René Berthier fasste die Bedeutung der
französischen Revolution für Bakunin in seinem Beitrag für das Kolloquium zum
200. Geburtstag der französischen Revolution mit den folgenden Worten zusammen:
„L‘intérêt
que porte Bakounine à la Révolution française s‘explique en partie par le rôle
qu‘il assigne à la science historique comme support de l‘action révolutionnnaire.“
(Berthier, Bakounine, S. 189).[5]
Damit
zeigt sich ein weiterer wichtiger Aspekt der anarchistischen Rezeption – die
Bezugnahme auf die Revolution als Referenz für die eigene Praxis. In ähnlicher
Weise lassen sich die Referenzen bei
Kropotkin – in den Texten Worte eines Rebellen oder Eroberung des
Brotes lesen.[6]
[Rudolf
Rocker]
Im
Kontext der anarchistischen Auseinandersetzung mit der Revolution lohnt sich auch
ein Blick in einen späten Text von Rudolf Rocker – Revolutionsmythologie und revolutionäre Wirklichkeit
(1952). Die eigenen biographischen Erfahrungen als junger Sozialist
reflektiert er:
„Auch
daß wir [die jungen Sozialisten] den großen Ereignissen von 1789 und der
Erklärung der Menschenrechte eine kleinere Bedeutung beilegten als der
Schreckenszeit von 1793 war nur selbstverständlich, denn wir wurden im
marxistischen Geiste erzogen und überzeugt, daß der Sozialismus nur durch die
Übergangsperiode der proletarischen Diktatur zu erreichen wäre.“ (Rocker, Revolutionsmythologie,
o.S.).
Im
weiteren Verlauf schreibt er darüber:
„Es
war das größte Verhängnis für die junge sozialistische Bewegung, daß sie zum
großen Teil bereits in ihrem Anfangsstadium unter den Einfluß der autoritären
Ideenströmungen der Zeit geriet, die aus den Überlieferungen von 1793 und der
langen Periode der napoleonischen Kriege hervorgegangen waren.

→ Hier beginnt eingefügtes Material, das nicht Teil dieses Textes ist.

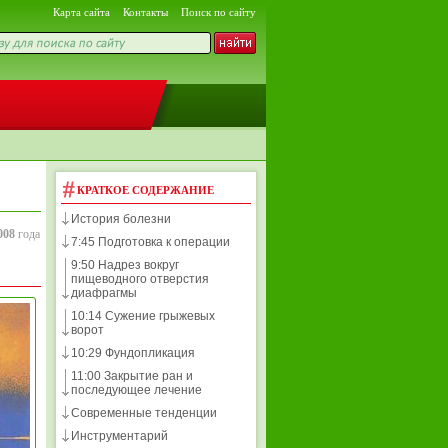
Карта сайта
Контакты
Поиск по сайту
КРАТКОЕ СОДЕРЖАНИЕ
История болезни
008
года
7:45 Подготовка к операции
9:50 Надрез вокруг
пищеводного отверстия
диафрагмы
10:14 Сужение грыжевых
ворот
10:29 Фундопликация
11:00 Закрытие ран и
последующее лечение
Современные тенденции
Инструментарий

Es waren gerade
jene Überlieferungen, die sich allmählich zu einem Revolutionskultus
verdichteten, der seinen Anhängern jedes Augenmaß für die wirkliche historische
Bedeutung der Großen Revolution raubte.“ (ebd.).
Als (anarchistische) Referenzen tauchen sowohl
Max Nettlau als auch Pierre-Joseph Proudhon auf. In Bezug auf letzteren
schreibt er:
„Unter
den großen Vorkämpfern des sozialistischen Gedankens in Frankreich war Proudhon
fast der einzige, der die geschichtliche Bedeutung des Sozialismus am tiefsten
erfaßt hatte. Mit großem Scharfsinn erkannte er, daß das Werk der Französischen
Revolution nur halb getan war und daß es die Aufgabe der Revolution des 19.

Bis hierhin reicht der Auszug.